The beams above him groaned, creaked, like something huge was walking around upstairs. He’d eventually go exploring the upper rooms, though the body of the warrior on the floor did give him some pause. He slipped the short, broad blade through his belt. “So what if I kill monsters? Or what if I kill the ghost in this place?”

“Good luck with killing ghosts, captain.” Betty crept to the edge of the table.

Sal opened his palm, and she jumped onto it.

A million memories of his childhood threatened to send him into a nostalgia fugue, and he fought the impulse.

He carried the mouse to the big double doors, but when he tried to open them, he both heard and felt the chains sealing him inside. His first instinct was to cast a Midnight Unseal spell, but he had no magic at all. And no money. He’d eventually get hungry.

“Out the window then, boss man?” Betty asked.

“Verily, that does seem the best way.”

There was a table under the shutter, and he got on top of it, feeling spry. He had one leg out the shudder when he felt something shove him. With an embarrassing cry, he tumbled out onto the very unforgiving cobblestones. He fell on his arm, and thank the Sacred Family, his bones held. He didn’t squeeze his hand shut, though, because he didn’t want to hurt Betty.

As he laid in pain on the stones, a message flashed in his eyes:

<<<>>>

Good job!
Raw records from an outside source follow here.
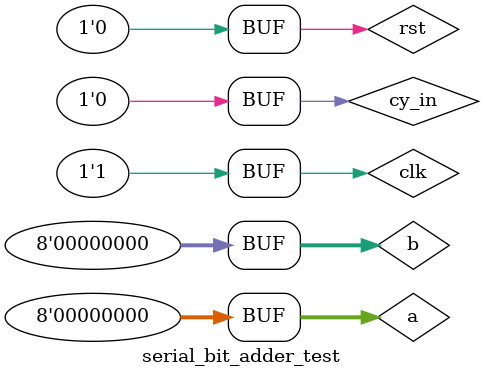
<source format=v>
`timescale 1ns / 1ps


module serial_bit_adder_test;

	// Inputs
	reg clk;
	reg rst;
	reg [7:0] a;
	reg [7:0] b;
	reg cy_in;

	// Outputs
	wire [7:0] sum;
	wire cy_out;

	// Instantiate the Unit Under Test (UUT)
	serial_bit_adder uut (
		.clk(clk), 
		.rst(rst), 
		.a(a), 
		.b(b), 
		.cy_in(cy_in), 
		.sum(sum), 
		.cy_out(cy_out)
	);

	initial begin
		// Initialize Inputs
		clk = 0;
		rst = 0;
		a = 0;
		b = 0;
		cy_in = 0;

		// Wait 100 ns for global reset to finish
		#100;
        
		// Add stimulus here
		clk = 0;  rst = 1;  a = 8'b00100100;  b = 8'b10000100;  cy_in = 0;  #100;
		clk = 1;  rst = 1;  a = 8'b00100100;  b = 8'b10000100;  cy_in = 0;  #100;
		
		clk = 0;  rst = 0;  a = 8'b00000000;  b = 8'b00000000;  cy_in = 0;  #100;
		clk = 1;  rst = 0;  a = 8'b00000000;  b = 8'b00000000;  cy_in = 0;  #100;
		
		clk = 0;  rst = 0;  a = 8'b00000000;  b = 8'b00000000;  cy_in = 0;  #100;
		clk = 1;  rst = 0;  a = 8'b00000000;  b = 8'b00000000;  cy_in = 0;  #100;
		
		clk = 0;  rst = 0;  a = 8'b00000000;  b = 8'b00000000;  cy_in = 0;  #100;
		clk = 1;  rst = 0;  a = 8'b00000000;  b = 8'b00000000;  cy_in = 0;  #100;
		
		clk = 0;  rst = 0;  a = 8'b00000000;  b = 8'b00000000;  cy_in = 0;  #100;
		clk = 1;  rst = 0;  a = 8'b00000000;  b = 8'b00000000;  cy_in = 0;  #100;
		
		clk = 0;  rst = 0;  a = 8'b00000000;  b = 8'b00000000;  cy_in = 0;  #100;
		clk = 1;  rst = 0;  a = 8'b00000000;  b = 8'b00000000;  cy_in = 0;  #100;
		
		clk = 0;  rst = 0;  a = 8'b00000000;  b = 8'b00000000;  cy_in = 0;  #100;
		clk = 1;  rst = 0;  a = 8'b00000000;  b = 8'b00000000;  cy_in = 0;  #100;
		
		clk = 0;  rst = 0;  a = 8'b00000000;  b = 8'b00000000;  cy_in = 0;  #100;
		clk = 1;  rst = 0;  a = 8'b00000000;  b = 8'b00000000;  cy_in = 0;  #100;
		
		clk = 0;  rst = 0;  a = 8'b00000000;  b = 8'b00000000;  cy_in = 0;  #100;
		clk = 1;  rst = 0;  a = 8'b00000000;  b = 8'b00000000;  cy_in = 0;  #100;
	
	end
      
endmodule


</source>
Karmic Gauge increased by 1%. You didn’t crush the little darling mouse in your hand!

Current Karmic Gauge: 2% (Still Dark red and flashing)

<<<>>>

Sal groaned. “Ugh. By the Abyssmuck, that hurt!”

The mouse wiggled a little in his hand. “Like I keep saying. Super cursed. You’re going to have to deal with that, right away, before you open for business.”

Sal got to his feet. “I’m a fricking Dark Lord. I’m not opening a tavern.”

“No, you won’t be opening a tavern. All those tower climbers coming in, getting drunk, and getting in a fight. You’d murder someone at some point, and that wouldn’t be good for me. Because, hey, we’re in this together, buddy. And you need some major coinage for chocolate-chip cookies. My appetite has only grown over the millennia.”

Away from the cursed place, Sal felt better. Glancing up, he noticed two things. There was the silhouette of someone in the window upstairs. It was probably the source of clanking and scraping and moaning. There was no telling the gender of the apparition, and second later, it was gone.

Super cursed. Verily.

The second thing he saw?

There was a tower rising up from the center of the city, where the Palace of Despair had been. The tower disappeared into the sky, impossibly tall, impossibly round, with glass windows at intervals as far as the eye could see.

Many of the windows were lit up with a buttery light, but the portal nearest to him were dark as the grave.

“What is that?” he murmured to himself.

Betty laughed. “Such a noob! Getting you up to speed isn’t going to be easy.”

Despite his status as a former frickin’ Dark Lord, the words hurt Sal’s feelings. He did have a lot to learn, and he hated knowing so little after knowing so much.